I’ve blogged about several new foods or new ways to prepare them. Now that I have a bit more experience, I’ll report on several.


I made some. I bought some. I like what I made better. Pal Richard said, “Yes, because it’s so much fresher.” Not sure that was the case with mine, because several of the ingredients from my spice rack were far from fresh. But the two don’t have the same ingredients either. The purchased one also contains ginger, licorice root and white pepper. Though I didn’t use Szechuan peppercorns in mine, nor did I measure everything carefully, mine has a distinct peppercorn punch to it, which I love. The purchased one smells like it belongs on sweet food…almost like a pumpkin spice.


People have asked about my chile. I cut about an inch and a half from the tip to put in stir fry. I removed as much of the rib membrane as possible, because I read online that that’s where most of the heat is carried, besides in the seeds. It added a nice punch to the veggies. Yesterday I cut a similar-length piece. Turns out, an inch and a half from a wider part of the pepper makes a serving of veggies hotter! 🙂 This will become a regularly-used food.


In response to my ode to Napa cabbage, Virginia shared how she uses red cabbage. She gave us her very fresh-sounding salad recipe. She inspired me to buy a red cabbage and add a thin slice to salad and stir fry. My current diet manifests my passion for eating as much color, and deep color, as I can squeeze in. Thank you Virginia!

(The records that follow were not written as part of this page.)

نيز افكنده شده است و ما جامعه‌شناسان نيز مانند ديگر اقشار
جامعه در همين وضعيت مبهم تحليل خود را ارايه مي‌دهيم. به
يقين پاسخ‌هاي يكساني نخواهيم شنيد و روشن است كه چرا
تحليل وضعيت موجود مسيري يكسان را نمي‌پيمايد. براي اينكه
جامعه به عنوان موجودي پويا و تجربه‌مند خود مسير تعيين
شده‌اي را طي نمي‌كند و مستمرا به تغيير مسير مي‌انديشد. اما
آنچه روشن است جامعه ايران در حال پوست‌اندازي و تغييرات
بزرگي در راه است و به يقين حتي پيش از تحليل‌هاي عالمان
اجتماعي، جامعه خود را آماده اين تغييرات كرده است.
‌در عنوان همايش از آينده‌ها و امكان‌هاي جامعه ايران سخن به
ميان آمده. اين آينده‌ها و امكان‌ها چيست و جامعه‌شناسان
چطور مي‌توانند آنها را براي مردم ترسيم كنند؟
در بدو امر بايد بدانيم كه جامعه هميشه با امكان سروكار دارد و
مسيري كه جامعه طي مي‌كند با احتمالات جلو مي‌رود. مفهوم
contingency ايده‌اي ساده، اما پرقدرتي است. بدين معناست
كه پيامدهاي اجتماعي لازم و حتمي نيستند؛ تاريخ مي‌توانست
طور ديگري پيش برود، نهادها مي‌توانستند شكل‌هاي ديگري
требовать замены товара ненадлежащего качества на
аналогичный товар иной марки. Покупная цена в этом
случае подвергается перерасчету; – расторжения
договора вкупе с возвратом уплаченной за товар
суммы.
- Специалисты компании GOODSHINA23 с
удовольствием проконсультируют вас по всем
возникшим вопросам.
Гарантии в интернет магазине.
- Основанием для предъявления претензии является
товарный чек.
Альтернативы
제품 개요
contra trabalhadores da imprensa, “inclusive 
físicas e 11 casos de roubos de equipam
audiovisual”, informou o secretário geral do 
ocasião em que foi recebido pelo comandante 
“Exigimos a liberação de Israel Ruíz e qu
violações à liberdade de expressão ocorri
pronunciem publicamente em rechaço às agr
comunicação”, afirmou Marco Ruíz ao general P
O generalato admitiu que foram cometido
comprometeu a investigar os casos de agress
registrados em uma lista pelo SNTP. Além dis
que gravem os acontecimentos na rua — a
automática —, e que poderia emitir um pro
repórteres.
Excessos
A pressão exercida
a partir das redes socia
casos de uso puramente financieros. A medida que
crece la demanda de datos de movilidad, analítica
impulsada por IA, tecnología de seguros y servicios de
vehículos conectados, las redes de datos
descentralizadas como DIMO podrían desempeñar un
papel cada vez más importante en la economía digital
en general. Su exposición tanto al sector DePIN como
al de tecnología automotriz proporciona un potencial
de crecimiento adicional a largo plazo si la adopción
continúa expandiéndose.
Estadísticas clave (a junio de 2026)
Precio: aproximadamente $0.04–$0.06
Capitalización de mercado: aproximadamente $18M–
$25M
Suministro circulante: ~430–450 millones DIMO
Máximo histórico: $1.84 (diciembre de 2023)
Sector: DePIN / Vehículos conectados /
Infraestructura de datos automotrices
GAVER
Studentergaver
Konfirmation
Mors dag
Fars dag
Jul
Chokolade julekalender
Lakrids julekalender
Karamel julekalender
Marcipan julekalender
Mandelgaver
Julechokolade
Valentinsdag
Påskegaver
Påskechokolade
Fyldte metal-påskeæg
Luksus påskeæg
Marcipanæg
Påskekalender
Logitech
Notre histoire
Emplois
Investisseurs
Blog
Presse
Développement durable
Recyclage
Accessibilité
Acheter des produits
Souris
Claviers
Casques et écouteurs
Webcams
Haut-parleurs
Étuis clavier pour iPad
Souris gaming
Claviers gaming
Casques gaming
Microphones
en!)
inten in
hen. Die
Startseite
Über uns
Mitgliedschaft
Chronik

Jerusalem artichokes are also a food I associate with Virginia. She may have introduced them to me. Using them as water chestnuts in yesterday’s stir fry didn’t go as well as expected. I received a business call part way through cooking lunch. I piled cabbage in the skillet on top of the harder veggies which I’d already sauteed, put a lid on and set it off the heat while I finished the call. Twenty minutes later, I remembered the sunchokes. I quietly sliced one and stirred it into my almost limp mixture. By the time my call was over, my lunch was very limp – except for the sunchoke slices, which were as crisp as when I sliced them. I’ll try this again!